Stored items
————

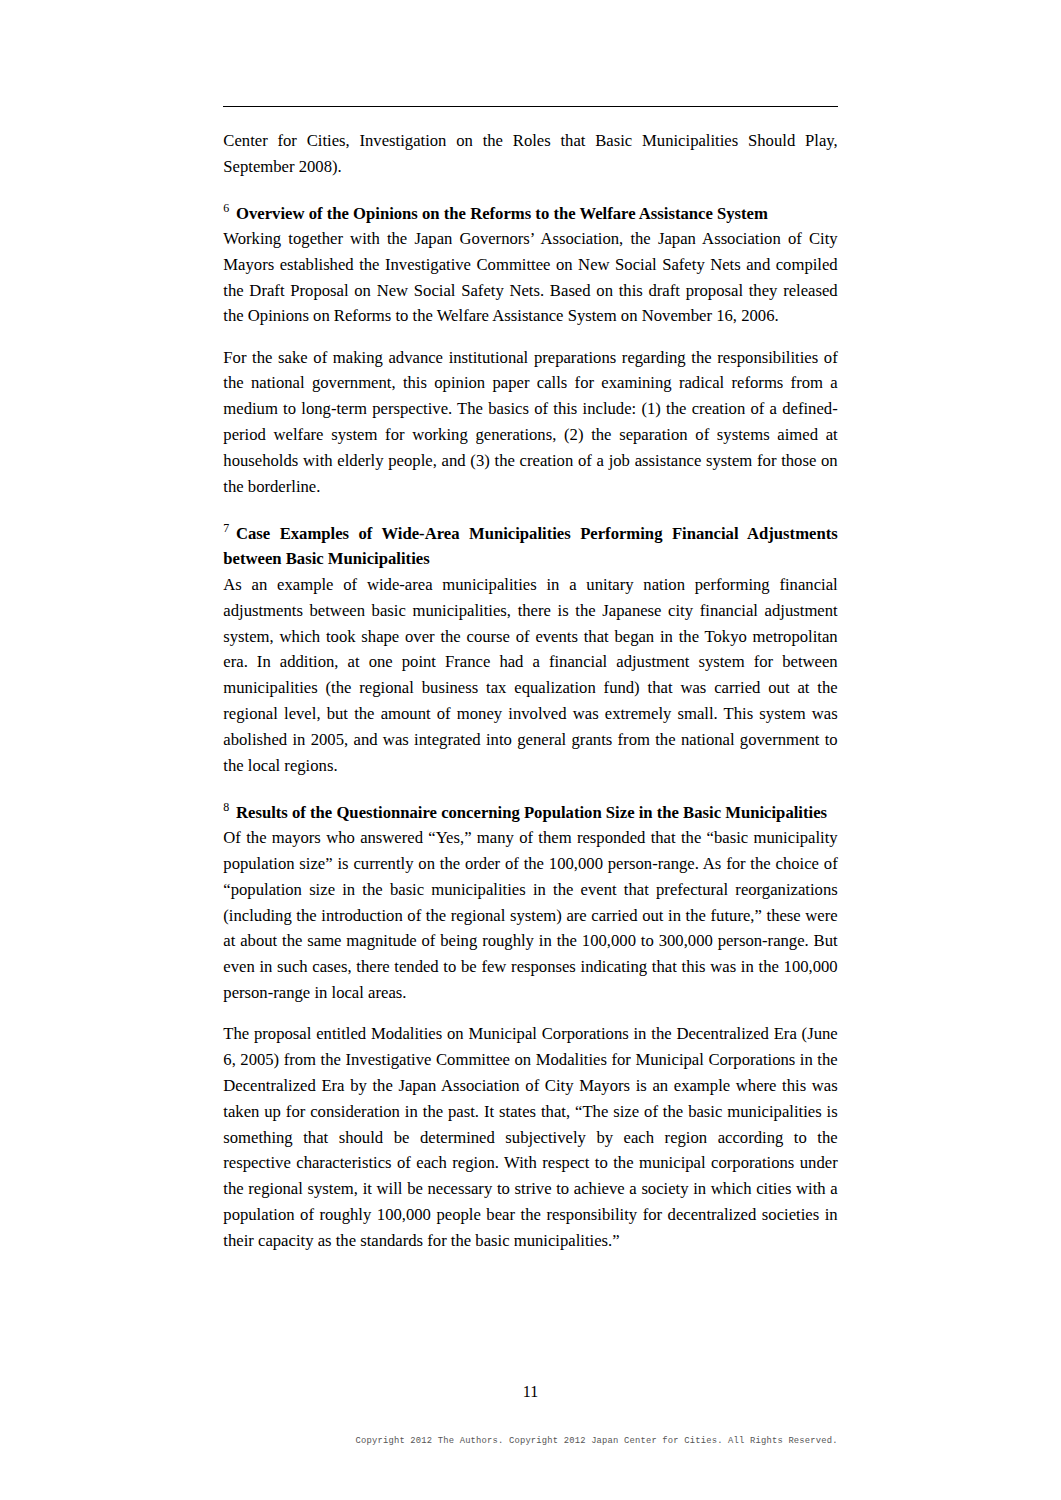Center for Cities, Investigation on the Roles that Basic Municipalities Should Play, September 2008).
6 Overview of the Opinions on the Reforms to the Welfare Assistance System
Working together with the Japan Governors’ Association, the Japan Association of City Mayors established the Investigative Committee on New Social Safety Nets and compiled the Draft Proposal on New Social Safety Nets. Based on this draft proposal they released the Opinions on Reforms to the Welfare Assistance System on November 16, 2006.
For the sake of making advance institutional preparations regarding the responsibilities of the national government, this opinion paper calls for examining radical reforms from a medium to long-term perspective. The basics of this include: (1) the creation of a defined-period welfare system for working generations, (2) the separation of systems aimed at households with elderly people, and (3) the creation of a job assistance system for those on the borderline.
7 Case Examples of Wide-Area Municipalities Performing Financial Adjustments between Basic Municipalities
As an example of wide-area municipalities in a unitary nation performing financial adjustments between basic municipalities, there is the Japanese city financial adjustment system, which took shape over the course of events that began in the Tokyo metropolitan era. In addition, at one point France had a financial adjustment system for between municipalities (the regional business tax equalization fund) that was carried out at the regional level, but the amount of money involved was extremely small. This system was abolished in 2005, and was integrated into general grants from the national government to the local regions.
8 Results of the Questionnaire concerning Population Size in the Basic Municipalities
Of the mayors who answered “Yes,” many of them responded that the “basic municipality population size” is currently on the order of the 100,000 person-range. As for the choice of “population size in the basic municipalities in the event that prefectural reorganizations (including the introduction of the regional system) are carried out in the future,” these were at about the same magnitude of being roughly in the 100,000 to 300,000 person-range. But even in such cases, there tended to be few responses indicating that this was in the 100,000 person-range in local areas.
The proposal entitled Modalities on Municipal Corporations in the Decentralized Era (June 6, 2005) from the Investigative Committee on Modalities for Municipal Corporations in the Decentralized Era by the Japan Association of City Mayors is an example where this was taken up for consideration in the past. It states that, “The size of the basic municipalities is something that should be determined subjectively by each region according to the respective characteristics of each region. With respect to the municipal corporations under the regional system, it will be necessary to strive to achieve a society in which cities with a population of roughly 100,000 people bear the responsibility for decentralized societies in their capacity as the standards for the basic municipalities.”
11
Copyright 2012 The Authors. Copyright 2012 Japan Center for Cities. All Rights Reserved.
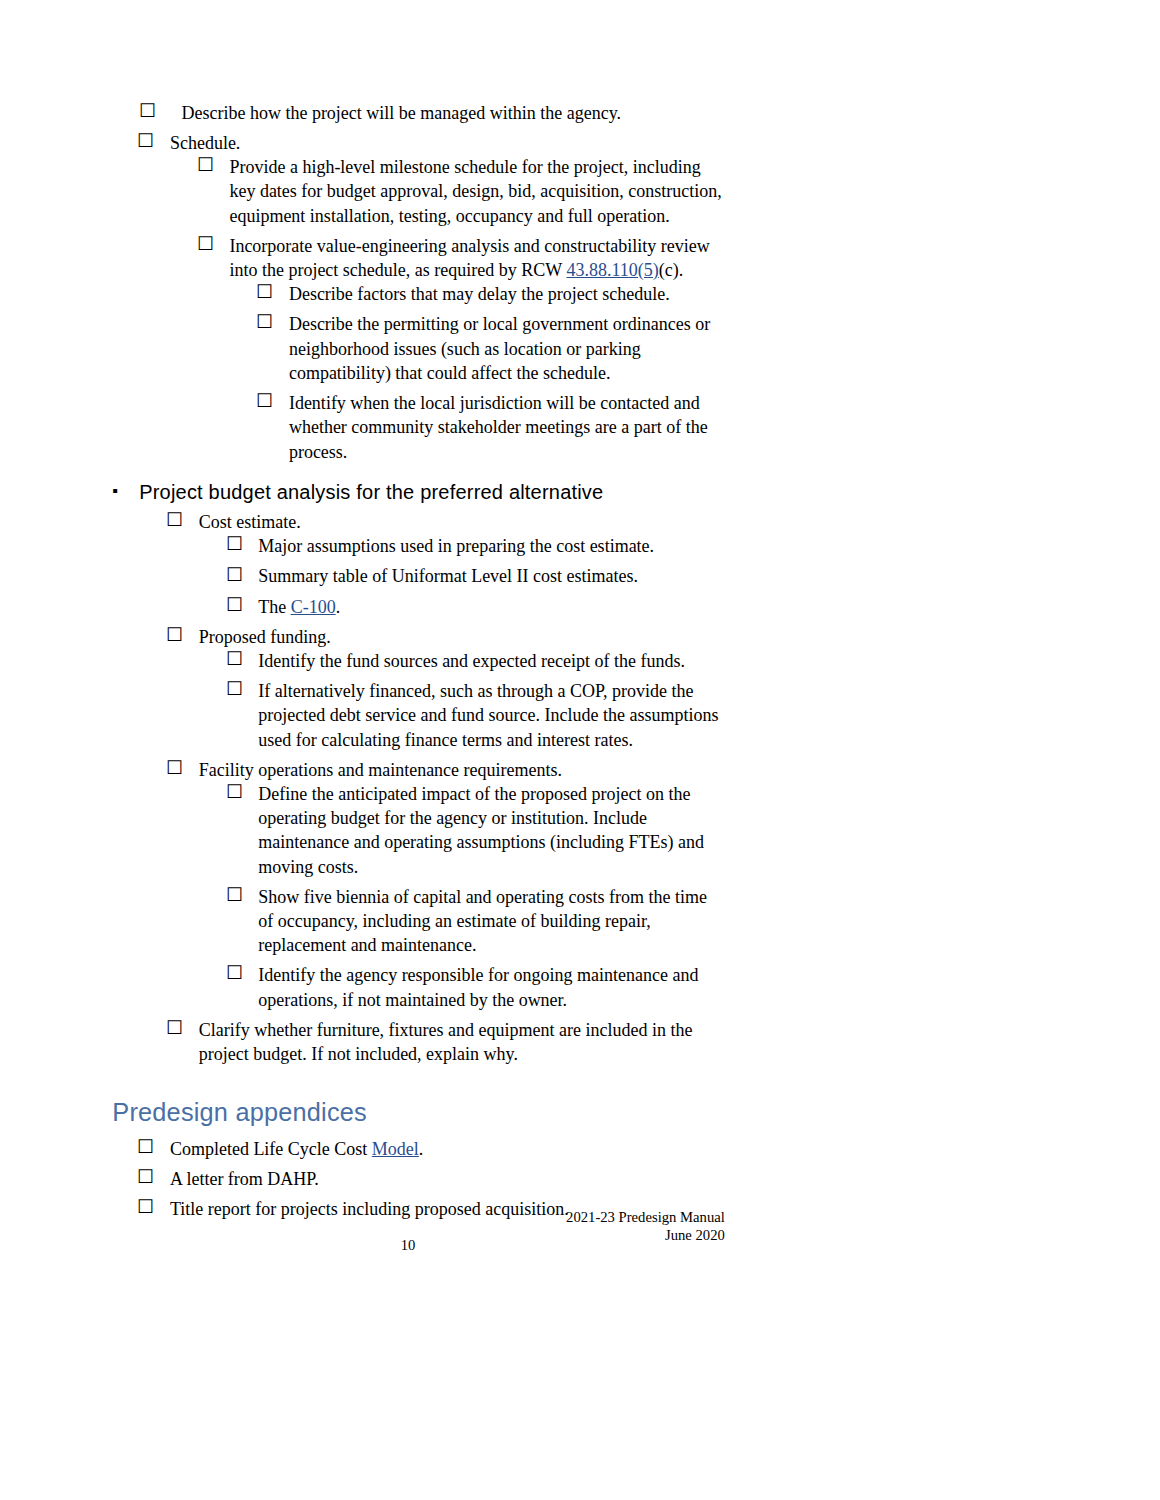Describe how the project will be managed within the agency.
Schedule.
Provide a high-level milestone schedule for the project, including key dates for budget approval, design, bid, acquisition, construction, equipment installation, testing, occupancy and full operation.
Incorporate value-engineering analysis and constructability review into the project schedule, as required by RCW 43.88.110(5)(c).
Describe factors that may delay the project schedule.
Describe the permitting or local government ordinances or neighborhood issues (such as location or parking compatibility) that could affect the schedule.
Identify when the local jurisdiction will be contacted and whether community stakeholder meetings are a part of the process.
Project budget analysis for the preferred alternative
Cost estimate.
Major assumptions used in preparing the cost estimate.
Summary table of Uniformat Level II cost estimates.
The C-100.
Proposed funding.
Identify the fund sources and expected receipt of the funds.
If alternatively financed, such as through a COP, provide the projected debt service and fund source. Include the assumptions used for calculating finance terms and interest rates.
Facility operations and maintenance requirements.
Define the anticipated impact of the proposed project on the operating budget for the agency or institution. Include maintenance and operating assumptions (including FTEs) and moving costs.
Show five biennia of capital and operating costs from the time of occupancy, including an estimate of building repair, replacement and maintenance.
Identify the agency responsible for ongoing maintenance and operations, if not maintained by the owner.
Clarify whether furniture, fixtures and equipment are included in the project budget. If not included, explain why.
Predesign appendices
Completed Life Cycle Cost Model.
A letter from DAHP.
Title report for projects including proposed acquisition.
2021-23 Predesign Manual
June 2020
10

————

(Your objective) Give again, word for word, only the lines that run from the top of the data above through the line with "7 Case Examples". Drop the pictures.

(Your response)
Center for Cities, Investigation on the Roles that Basic Municipalities Should Play, September 2008).
6 Overview of the Opinions on the Reforms to the Welfare Assistance System
Working together with the Japan Governors’ Association, the Japan Association of City Mayors established the Investigative Committee on New Social Safety Nets and compiled the Draft Proposal on New Social Safety Nets. Based on this draft proposal they released the Opinions on Reforms to the Welfare Assistance System on November 16, 2006.
For the sake of making advance institutional preparations regarding the responsibilities of the national government, this opinion paper calls for examining radical reforms from a medium to long-term perspective. The basics of this include: (1) the creation of a defined-period welfare system for working generations, (2) the separation of systems aimed at households with elderly people, and (3) the creation of a job assistance system for those on the borderline.
7 Case Examples of Wide-Area Municipalities Performing Financial Adjustments between Basic Municipalities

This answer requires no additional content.